§ Set task: Copy only these lines of the listing below, word for word, starting at the line containing "the specimen 5.04.49" and ending at the line containing "Time read: 10.18.12", both lines included.
● ● ● ● ● ● ●
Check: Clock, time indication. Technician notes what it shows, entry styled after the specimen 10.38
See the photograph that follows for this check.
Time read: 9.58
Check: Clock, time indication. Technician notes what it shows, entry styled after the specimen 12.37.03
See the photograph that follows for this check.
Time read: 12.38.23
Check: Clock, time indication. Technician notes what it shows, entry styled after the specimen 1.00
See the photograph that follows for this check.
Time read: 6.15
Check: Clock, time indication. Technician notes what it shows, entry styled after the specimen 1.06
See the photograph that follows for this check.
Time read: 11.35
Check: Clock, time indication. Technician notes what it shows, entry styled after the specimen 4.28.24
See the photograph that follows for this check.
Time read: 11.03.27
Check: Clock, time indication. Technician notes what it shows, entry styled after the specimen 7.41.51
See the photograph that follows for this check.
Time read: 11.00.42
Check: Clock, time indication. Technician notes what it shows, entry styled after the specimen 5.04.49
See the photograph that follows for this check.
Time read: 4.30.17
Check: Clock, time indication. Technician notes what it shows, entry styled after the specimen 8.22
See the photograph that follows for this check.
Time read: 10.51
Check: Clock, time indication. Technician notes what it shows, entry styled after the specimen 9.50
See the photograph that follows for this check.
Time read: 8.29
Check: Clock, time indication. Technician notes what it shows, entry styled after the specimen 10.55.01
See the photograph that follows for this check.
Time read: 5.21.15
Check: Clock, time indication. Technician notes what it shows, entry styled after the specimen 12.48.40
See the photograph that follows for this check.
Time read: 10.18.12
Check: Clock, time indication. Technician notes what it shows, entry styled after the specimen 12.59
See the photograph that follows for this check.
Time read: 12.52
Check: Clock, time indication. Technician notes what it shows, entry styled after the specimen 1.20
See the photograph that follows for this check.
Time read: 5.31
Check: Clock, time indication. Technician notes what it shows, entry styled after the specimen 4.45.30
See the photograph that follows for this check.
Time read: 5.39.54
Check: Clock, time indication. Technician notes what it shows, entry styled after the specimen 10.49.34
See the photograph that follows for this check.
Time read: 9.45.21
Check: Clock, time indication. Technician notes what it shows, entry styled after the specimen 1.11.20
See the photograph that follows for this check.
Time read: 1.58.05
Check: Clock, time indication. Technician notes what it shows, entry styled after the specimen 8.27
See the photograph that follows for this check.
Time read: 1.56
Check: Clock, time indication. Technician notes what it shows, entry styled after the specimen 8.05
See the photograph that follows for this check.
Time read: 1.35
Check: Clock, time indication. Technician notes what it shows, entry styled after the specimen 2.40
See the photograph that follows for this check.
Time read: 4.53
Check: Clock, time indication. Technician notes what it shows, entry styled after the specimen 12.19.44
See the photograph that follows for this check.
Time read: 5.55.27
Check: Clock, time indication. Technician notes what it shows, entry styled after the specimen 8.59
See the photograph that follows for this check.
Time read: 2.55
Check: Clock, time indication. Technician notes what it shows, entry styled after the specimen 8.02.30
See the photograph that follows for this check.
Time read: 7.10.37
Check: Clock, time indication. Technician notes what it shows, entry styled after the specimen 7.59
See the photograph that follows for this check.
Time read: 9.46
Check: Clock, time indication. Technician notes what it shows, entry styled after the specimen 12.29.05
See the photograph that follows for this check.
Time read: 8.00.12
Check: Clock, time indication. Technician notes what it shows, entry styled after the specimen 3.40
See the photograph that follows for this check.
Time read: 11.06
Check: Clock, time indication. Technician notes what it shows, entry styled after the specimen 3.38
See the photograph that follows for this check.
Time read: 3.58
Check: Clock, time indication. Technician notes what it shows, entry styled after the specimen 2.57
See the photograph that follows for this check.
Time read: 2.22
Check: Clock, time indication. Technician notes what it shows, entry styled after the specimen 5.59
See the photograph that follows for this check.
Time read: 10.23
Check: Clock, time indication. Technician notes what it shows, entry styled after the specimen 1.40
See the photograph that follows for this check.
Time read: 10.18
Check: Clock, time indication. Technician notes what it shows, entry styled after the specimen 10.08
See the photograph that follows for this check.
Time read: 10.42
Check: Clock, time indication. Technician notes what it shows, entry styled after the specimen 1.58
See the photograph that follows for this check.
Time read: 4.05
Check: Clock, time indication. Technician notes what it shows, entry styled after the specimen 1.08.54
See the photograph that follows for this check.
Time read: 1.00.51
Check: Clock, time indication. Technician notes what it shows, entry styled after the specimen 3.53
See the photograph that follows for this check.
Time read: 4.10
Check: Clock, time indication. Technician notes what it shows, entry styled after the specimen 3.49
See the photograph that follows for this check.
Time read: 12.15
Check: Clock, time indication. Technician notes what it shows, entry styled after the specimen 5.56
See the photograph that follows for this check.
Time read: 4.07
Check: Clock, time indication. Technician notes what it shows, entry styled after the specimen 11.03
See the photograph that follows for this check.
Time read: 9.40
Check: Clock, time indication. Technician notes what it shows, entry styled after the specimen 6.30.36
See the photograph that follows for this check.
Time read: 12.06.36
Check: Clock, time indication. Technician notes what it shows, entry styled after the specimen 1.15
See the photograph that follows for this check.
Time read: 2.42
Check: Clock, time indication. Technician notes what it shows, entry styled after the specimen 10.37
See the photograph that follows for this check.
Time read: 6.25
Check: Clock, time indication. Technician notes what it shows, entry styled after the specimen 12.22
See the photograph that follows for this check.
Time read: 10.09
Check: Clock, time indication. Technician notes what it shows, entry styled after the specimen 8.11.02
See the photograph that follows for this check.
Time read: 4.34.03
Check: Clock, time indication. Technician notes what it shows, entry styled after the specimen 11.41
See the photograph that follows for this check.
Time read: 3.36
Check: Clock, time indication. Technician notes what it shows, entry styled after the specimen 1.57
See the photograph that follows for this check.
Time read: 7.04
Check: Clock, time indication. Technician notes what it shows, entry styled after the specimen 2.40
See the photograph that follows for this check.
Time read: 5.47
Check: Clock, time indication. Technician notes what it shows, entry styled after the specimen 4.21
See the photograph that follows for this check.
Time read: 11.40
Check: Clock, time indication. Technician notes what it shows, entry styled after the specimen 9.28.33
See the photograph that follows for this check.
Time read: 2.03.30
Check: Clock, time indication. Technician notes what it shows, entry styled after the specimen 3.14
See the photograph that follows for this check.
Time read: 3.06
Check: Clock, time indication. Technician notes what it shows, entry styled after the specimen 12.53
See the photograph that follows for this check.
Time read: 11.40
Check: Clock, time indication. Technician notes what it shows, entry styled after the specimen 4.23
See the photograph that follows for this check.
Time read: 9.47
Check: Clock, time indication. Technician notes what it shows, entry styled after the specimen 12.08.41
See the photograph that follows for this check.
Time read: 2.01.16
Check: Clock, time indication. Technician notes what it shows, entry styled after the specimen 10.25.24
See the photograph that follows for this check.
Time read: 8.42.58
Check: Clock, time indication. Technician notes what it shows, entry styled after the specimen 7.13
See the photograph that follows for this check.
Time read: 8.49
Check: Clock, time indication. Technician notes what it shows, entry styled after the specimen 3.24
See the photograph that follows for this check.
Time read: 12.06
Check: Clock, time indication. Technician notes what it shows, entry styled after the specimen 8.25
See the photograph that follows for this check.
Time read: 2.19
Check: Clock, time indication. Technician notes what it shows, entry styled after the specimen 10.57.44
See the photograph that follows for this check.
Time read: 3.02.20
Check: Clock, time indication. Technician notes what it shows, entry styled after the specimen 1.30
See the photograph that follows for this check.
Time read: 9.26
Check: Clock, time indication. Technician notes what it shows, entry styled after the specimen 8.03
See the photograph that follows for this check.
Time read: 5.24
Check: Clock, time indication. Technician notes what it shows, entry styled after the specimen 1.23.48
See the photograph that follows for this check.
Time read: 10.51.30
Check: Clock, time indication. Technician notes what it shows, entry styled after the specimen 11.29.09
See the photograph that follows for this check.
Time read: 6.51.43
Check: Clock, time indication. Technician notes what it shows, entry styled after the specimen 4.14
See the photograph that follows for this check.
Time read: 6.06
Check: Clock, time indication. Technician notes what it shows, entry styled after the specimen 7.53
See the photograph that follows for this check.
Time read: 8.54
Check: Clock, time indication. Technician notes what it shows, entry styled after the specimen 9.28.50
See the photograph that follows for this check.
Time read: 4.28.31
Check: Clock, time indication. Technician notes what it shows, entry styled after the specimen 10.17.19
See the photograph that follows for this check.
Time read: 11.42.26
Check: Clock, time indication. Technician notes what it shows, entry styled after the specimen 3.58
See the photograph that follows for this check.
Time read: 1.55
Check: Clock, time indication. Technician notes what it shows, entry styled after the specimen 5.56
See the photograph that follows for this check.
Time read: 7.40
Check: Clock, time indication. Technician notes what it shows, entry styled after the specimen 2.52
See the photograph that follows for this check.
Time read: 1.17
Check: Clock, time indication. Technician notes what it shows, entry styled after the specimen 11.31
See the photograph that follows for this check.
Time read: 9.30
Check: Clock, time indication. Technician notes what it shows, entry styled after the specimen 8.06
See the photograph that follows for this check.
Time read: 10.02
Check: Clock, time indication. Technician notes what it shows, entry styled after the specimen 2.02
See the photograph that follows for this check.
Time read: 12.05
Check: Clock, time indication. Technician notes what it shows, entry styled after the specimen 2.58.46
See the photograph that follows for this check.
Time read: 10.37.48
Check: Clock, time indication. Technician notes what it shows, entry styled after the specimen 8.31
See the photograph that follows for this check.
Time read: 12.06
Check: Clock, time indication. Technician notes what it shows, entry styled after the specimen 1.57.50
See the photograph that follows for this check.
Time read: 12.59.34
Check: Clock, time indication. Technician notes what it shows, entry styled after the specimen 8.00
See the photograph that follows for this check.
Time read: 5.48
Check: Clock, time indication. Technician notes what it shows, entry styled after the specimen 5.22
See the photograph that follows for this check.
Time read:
● ● ● ● ● ● ●
§ Answer below:
Check: Clock, time indication. Technician notes what it shows, entry styled after the specimen 5.04.49
See the photograph that follows for this check.
Time read: 4.30.17
Check: Clock, time indication. Technician notes what it shows, entry styled after the specimen 8.22
See the photograph that follows for this check.
Time read: 10.51
Check: Clock, time indication. Technician notes what it shows, entry styled after the specimen 9.50
See the photograph that follows for this check.
Time read: 8.29
Check: Clock, time indication. Technician notes what it shows, entry styled after the specimen 10.55.01
See the photograph that follows for this check.
Time read: 5.21.15
Check: Clock, time indication. Technician notes what it shows, entry styled after the specimen 12.48.40
See the photograph that follows for this check.
Time read: 10.18.12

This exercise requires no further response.